1. Field of the Invention
Non-planar ceramic chip carriers, i.e., those containing raised regions or recessed cavities, are sometimes required for specific applications. Processes for producing packages containing cavities or raised areas involve numerous steps which add to the cost. These can include forming cavities in greensheets by processes such as laser machining or mechanical punching, and the subsequent lamination of the stacked sheets with inserts to maintain the shape of the cavities.
There are numerous tools and devices which must be maintained, and handled, to support these processes which are unique to non-planar substrates. Hard tooling such as inserts and mechanical punches are product-specific, are expensive and often have a long lead time for each new product design and material. The present invention relates to simple, flexible methods to produce non-planar substrates.
2. Description of Related Art
Multi-layer substrates for producing packages or carriers for electronic circuits can be produced from unfired ceramic tape in many configurations. The most often used process involves the production of a `greensheet` by casting a suspension of ceramic powders onto a metal or polymer film using a well known doctorblade process. These greensheets can be cut, punched, screened with pastes containing metal powders to form conductive patterns and subsequently laminated, usually at elevated temperature and pressure, to form a laminate. These laminated greensheets can then be heated (sintered) to produce a durable substrate for use in packaging electronic devices.
In some instances, the electronic device may need to be recessed below the outermost surface of the substrate. In this case, a recess or cavity can be formed in the substrate. This could allow, for instance, the use of wirebond interconnections within the cavity between the substrate and the integrated circuit.
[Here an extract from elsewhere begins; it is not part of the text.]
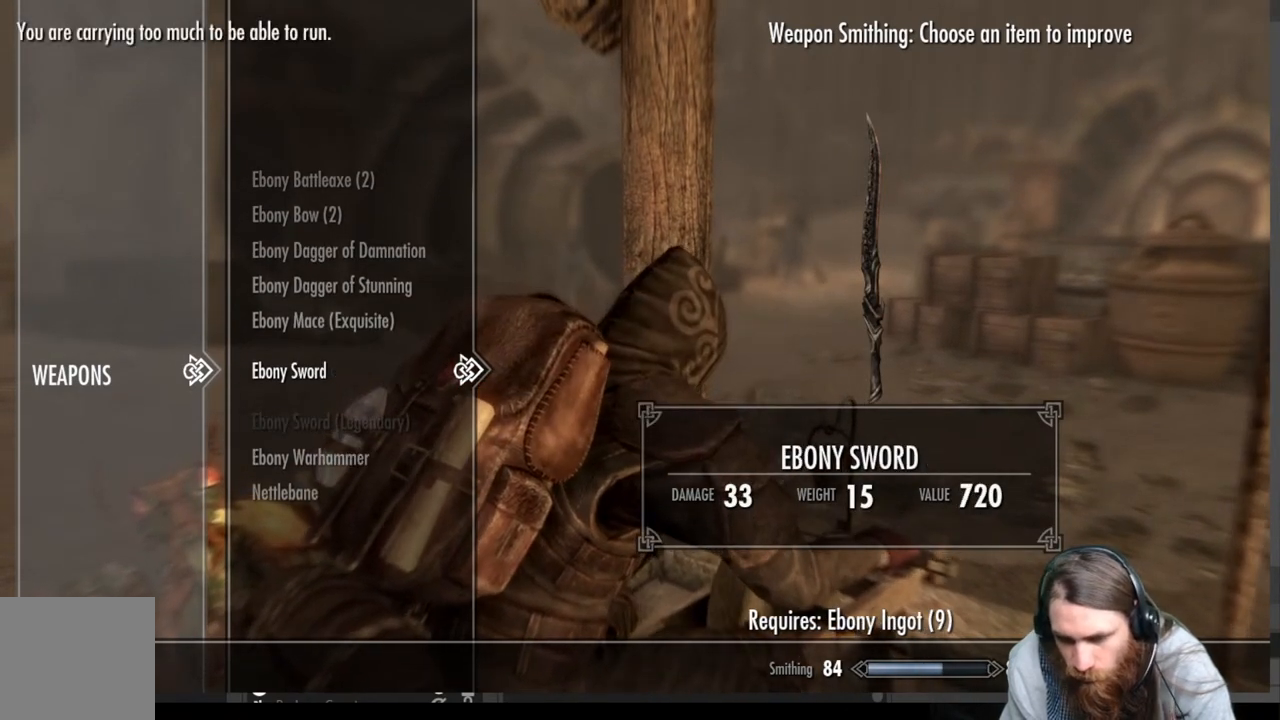
{"buttons": ["A"], "left_stick": "center", "right_stick": "center", "events": [[400, "A", "down"]]}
Since the greensheets are usually laminated under considerable pressure, there is a tendency for the layers within the cavity to distort unless they are restrained by an insert placed into the cavity before lamination. These inserts can be made from hard materials or have a hard surface to cause, for instance, wirebond traces to become embedded into the greensheet to produce a planar surface on the wirebond shelf after lamination.
Cavity inserts present several problems in a manufacturing environment. To reduce surface imperfections which can result from dirt and/or irregularities in the surface finish of the insert, the inserts can be made from hardened metals. These inserts may be lapped to produce an ultra smooth finish. The inserts are also made to extremely tight tolerances in all dimensions. Furthermore, each insert may need to be thoroughly cleaned prior to each use, which requires cleaning equipment and personnel and additional support processes. Cleaning also necessitates that many additional inserts be fabricated because of the turn-around time of the cleaning loop. Cavitied substrates also require other operations which include setting the insert into the stacked greensheets prior to lamination and removing them afterwards. This not only requires extra time, but may also subject the inserts to handling damage requiring their replacement. Difficulties may also arise when it is required to form complex cavities, such as cavities which extend through the substrate and/or those with more than two tiers, very small cavities and those with complex shapes.
The formation of cavities in the greensheets, prior to screening and lamination, can be accomplished by several mechanical means. Cavities can be formed by programmable tooling such as a CO2 laser or by mechanical step and repeat punching. These can be programmed to form any shape cavity but are generally too slow for volume production. Additionally, large amounts of debris can be formed by cavity formation processes requiring separate cleaning steps. This debris can contaminate screened features (eg. wirebond pads or seal bands) when they are screened prior to cavity formation and can cause defects in the substrate after sintering. A fixed punch and die set can also be designed and built to produce cavities but this usually requires a long turn-around time and is very expensive. Although it is capable of high throughputs, it is not practical for small to medium volume runs, and it may not be capable of forming cavities after screening. This is sometimes required when it is not possible to screen after forming cavities. In this case laser cavity formation may be the only solution. Mechanical cavity formation in unfired tapes or laminates is also not practical for very small or complex cavities.
It has been proposed by U.S. Pat. No. 5,240,671 to form cavities in ceramic layers by casting a ceramic slurry into a mold containing protrusions. This is not practical for a manufacturing process due to the handling and flexibility concerns, as well as the difficulty of having conductive metal embedded within the package.
It has also been proposed by U.S. Pat. No. 5,176,771 to form surface cavities in a laminated multi-layer ceramic substrate by the application of an outer surface material having a different thermal shrinkage rate than that of the remainder of the substrate, whereby delamination of said material occurs during the baking operations to leave a surface cavity in substrate.
Still other patents propose cavity formation produced by machining the fired substrate with abrasive tooling or processes. These are very slow and expensive.